We are in for a wild ride for the next two years.

The effect seems worldwide. A political class is addicted to spending your money, a worldwide financial crises occurs and sources of funding dry up. Craving their next fix, they suddenly realize that they really can’t raise taxes to the level they want because everyone and their sister is pointing out that it was FDR not Hoover that caused the Great Depression with bad policy and higher taxes after the banking/market crises of 1929. And with the latest bailout programs the deficit is already at record highs. What’s a politico to do?

Cast their eyes about and find the pools of available cash. What pools are there? Private endowments. Corporate philanthropy. 401(k)s. Pension funds.
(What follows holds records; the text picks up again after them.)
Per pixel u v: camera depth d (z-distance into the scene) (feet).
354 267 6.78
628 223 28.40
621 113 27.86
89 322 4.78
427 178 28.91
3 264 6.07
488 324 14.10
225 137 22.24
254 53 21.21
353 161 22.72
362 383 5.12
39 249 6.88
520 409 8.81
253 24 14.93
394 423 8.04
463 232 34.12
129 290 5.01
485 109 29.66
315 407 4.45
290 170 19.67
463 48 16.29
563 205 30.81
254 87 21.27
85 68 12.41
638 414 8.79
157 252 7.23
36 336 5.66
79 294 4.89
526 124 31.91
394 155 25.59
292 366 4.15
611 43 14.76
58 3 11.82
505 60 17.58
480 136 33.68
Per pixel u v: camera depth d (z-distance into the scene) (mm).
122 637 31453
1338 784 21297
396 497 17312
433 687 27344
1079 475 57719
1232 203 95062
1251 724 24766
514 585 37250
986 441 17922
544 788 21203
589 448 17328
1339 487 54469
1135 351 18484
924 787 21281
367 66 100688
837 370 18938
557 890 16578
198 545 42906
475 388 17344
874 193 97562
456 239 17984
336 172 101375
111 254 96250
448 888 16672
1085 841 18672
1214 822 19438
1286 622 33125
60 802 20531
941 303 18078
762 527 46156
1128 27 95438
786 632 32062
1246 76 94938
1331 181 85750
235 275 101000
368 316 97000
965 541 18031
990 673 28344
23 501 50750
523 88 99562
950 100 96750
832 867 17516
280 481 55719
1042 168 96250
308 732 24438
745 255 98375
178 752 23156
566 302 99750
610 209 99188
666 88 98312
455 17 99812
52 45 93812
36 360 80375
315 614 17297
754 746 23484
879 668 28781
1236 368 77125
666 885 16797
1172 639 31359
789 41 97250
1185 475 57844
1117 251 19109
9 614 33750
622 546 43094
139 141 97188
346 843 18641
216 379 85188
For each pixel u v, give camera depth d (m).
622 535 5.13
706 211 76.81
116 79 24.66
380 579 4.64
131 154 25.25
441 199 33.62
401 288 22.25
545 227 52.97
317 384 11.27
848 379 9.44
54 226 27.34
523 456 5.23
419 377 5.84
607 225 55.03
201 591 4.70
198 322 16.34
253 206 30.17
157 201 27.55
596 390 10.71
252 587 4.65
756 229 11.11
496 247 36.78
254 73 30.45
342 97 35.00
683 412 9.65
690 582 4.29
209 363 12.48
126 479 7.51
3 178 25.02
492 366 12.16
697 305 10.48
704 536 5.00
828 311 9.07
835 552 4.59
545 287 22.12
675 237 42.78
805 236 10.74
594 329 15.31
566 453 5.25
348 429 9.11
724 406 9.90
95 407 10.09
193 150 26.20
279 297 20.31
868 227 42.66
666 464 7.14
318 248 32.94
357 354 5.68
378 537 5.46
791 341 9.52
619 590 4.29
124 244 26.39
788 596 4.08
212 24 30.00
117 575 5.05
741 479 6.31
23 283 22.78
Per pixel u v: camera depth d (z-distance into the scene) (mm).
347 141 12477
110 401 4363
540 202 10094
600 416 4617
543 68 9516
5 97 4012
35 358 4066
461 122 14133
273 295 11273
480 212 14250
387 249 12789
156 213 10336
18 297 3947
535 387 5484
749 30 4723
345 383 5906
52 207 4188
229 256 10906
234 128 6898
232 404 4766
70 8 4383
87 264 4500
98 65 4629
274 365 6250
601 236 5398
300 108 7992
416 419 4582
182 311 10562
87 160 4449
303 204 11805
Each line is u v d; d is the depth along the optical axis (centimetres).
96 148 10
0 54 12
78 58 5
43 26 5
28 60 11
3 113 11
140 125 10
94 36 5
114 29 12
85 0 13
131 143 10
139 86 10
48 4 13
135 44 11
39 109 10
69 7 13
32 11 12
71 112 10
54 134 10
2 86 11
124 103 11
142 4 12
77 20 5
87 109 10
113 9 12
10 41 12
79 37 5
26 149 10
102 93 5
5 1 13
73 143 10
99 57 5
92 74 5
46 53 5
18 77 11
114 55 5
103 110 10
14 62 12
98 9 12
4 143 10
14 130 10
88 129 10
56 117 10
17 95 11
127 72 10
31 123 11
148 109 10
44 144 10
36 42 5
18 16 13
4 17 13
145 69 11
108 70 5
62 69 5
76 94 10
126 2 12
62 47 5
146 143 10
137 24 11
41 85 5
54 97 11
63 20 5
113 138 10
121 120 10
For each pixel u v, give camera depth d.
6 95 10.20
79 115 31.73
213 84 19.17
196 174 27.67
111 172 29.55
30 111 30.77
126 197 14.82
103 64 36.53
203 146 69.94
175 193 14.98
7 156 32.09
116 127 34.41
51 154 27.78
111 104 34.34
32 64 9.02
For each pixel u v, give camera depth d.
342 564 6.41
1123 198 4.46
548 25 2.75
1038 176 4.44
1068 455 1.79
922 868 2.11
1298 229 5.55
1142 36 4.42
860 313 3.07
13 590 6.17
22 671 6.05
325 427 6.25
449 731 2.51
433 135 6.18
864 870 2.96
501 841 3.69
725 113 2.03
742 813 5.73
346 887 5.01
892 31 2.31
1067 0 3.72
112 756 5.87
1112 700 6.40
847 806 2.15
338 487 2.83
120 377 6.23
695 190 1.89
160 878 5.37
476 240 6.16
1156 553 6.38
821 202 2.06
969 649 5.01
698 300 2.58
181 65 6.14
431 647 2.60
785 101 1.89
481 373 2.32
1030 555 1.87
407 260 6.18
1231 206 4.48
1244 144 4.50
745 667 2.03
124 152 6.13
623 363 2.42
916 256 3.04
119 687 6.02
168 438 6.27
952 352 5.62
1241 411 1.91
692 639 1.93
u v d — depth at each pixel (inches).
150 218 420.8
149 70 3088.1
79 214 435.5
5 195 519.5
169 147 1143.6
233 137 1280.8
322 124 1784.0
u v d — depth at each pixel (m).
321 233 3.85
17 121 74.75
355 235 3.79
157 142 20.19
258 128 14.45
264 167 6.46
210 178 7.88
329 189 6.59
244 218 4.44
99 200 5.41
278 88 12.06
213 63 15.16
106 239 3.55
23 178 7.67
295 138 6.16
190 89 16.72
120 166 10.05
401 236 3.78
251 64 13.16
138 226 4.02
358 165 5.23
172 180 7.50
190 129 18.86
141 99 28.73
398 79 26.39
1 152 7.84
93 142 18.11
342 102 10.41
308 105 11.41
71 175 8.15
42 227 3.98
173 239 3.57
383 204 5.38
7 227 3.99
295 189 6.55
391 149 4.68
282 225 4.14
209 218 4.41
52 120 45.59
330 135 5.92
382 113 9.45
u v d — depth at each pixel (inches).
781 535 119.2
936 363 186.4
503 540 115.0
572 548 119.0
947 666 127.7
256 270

Senator Charles Grassley (R – Iowa) and Representative Peter Welsh (D-Vermont) are looking into how universities and colleges are spending their endowments. Seems like any college with over $500 MM in ready cash may be required to allow Congress to tell them how to spend it. Welsh is introducing legislation to force colleges to spend a minimum of 5% per year of their endowments to offset tuition. Guess who gets to make the rules on how it’s spent? Is this enforceable? How many colleges rely on government student loans; or research grants from NSF, NIH, and the like?

Corporate philanthropy? California legislators want to require foundations to report race, gender, and sexual orientation of their trustees, staff and recipients. And what if the giving isn’t in line with the legislative vogue? Kiss off those tax deductions.

Governor Rod Blagojevich, has already raided the State of Illinois’ retirement and pension funds. They are currently underfunded by billions, courtesy of a raid to continue spending on RodWerks.

Anyone remember Alicia Munnell of the first years (1995) of the Clinton administration, before Newt Gingrich rode in to block the insanity? She eyed the trillions of dollars invested in pension plans and devised a “one-time tax” plan to take $450BB of the money because its previous tax deferred status was deemed unfair.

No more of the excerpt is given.